__INSTRUCTIONS TO FOLLOW__. Every entry must reappear in your answer exactly as written, though its pictures must not.

[[ SOURCE DATA, beginning ]]

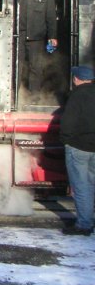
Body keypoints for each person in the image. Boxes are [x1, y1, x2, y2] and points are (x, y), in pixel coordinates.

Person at [60, 65, 95, 235]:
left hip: (78, 147)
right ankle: (87, 219)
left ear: (76, 79)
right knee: (91, 185)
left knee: (81, 187)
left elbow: (68, 121)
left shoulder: (77, 95)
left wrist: (66, 140)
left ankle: (84, 224)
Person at [17, 0, 57, 93]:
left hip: (37, 36)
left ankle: (34, 95)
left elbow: (51, 16)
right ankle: (15, 92)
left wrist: (52, 36)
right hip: (18, 35)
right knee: (17, 65)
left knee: (36, 67)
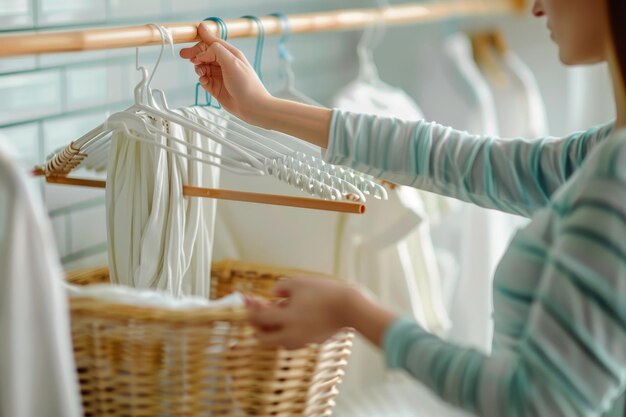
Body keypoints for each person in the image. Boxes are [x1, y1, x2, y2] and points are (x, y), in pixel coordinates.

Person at [180, 0, 626, 415]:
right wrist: (264, 109)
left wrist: (354, 311)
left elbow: (533, 400)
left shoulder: (617, 171)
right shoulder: (605, 153)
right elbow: (460, 160)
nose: (536, 6)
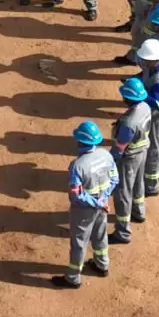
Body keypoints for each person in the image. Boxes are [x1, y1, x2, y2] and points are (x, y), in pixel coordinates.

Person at [52, 120, 117, 289]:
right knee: (100, 234)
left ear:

[[ SOURCE DATA, end ]]

__OUTPUT FOR THIS EXERCISE__.
Body keypoints for each person in the image. Boxes are [x1, y1, x2, y2] and points are (x, y), in pixel coordinates.

Person at [60, 65, 95, 235]:
left hip: (78, 147)
right ankle: (87, 219)
left ear: (76, 79)
right knee: (91, 185)
left knee: (81, 187)
left elbow: (68, 121)
left shoulder: (77, 95)
left wrist: (66, 140)
left ankle: (84, 224)
Person at [17, 0, 57, 93]:
left hip: (37, 36)
left ankle: (34, 95)
left elbow: (51, 16)
right ankle: (15, 92)
left wrist: (52, 36)
right hip: (18, 35)
right knee: (17, 65)
left knee: (36, 67)
Body keypoints for each person in the image. Boxes are [x1, y1, x2, y2] and points are (x, y), in pixel coordinates.

Person at [180, 0, 626, 415]:
right wrist: (264, 109)
left wrist: (354, 311)
left elbow: (533, 400)
left shoulder: (617, 171)
right shoulder: (605, 153)
right elbow: (460, 160)
nose: (536, 6)
Body keypoints for each person in the image. Boxes are [x1, y1, x2, y2] and points are (x, y), in pixel coordinates.

Person at [52, 120, 117, 289]:
right knee: (100, 234)
left ear:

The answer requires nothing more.